#### OPDRACHT
Haal uit de onderstaande gegevens elke regel waarin het woord "отделка" voorkomt, en schrijf die regels letterlijk over.

(Uitgeschreven pagina-inhoud)
════════

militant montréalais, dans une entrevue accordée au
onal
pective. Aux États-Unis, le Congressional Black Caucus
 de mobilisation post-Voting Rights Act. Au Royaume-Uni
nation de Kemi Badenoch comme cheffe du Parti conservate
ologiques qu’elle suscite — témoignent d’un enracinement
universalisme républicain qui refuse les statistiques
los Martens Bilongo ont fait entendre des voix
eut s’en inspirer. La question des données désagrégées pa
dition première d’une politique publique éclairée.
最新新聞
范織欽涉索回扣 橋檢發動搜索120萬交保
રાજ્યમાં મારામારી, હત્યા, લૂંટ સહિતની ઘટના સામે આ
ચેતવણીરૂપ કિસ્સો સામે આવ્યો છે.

════════

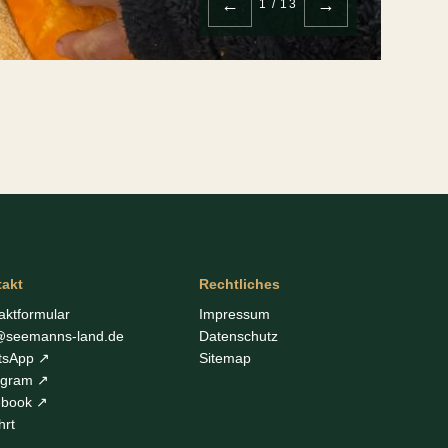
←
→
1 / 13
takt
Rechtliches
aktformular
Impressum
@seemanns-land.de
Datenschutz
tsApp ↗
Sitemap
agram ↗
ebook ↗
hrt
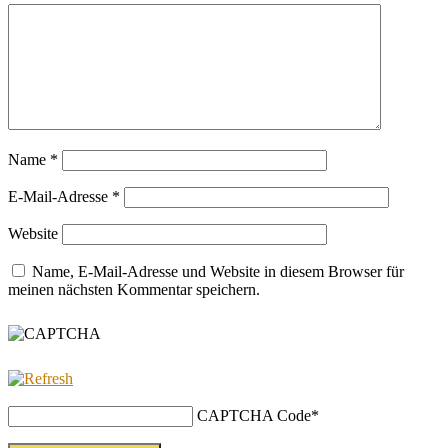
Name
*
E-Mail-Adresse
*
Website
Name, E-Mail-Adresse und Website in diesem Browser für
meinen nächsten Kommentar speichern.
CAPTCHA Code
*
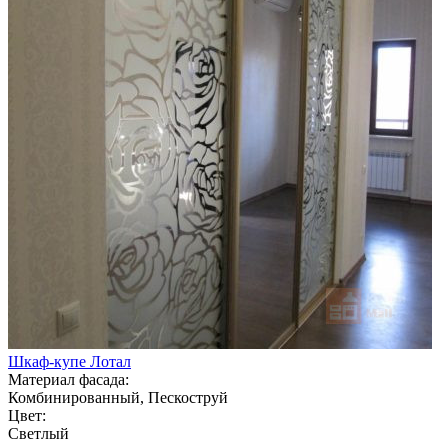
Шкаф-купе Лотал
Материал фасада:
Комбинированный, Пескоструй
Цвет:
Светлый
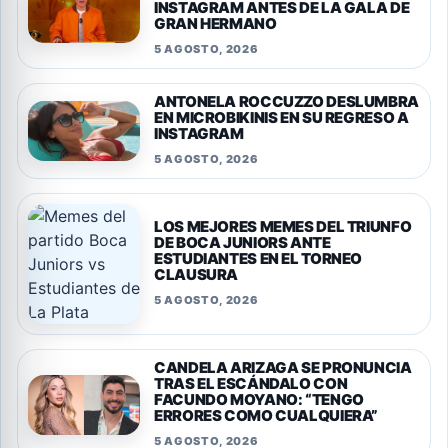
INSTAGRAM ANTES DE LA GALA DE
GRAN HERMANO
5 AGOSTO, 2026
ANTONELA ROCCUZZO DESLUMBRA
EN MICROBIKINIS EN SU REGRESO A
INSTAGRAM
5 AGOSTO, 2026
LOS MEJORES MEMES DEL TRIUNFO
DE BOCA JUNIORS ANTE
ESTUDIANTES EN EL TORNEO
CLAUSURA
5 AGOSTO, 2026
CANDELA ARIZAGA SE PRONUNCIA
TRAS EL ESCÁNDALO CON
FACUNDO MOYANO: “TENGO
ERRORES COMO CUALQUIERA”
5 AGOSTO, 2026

════════

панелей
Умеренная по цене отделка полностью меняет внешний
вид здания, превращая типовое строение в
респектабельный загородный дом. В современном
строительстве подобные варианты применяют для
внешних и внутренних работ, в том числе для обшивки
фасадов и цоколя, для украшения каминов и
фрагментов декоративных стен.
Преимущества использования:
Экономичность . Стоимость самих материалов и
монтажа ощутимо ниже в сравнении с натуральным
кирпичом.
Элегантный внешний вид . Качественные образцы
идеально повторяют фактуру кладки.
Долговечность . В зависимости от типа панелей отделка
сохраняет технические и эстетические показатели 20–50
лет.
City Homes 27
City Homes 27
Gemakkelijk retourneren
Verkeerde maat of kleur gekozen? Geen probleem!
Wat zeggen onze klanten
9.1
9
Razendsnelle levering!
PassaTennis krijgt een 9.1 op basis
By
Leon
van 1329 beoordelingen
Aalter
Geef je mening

════════

#### UITGEVOERDE OPDRACHT
Умеренная по цене отделка полностью меняет внешний
Долговечность . В зависимости от типа панелей отделка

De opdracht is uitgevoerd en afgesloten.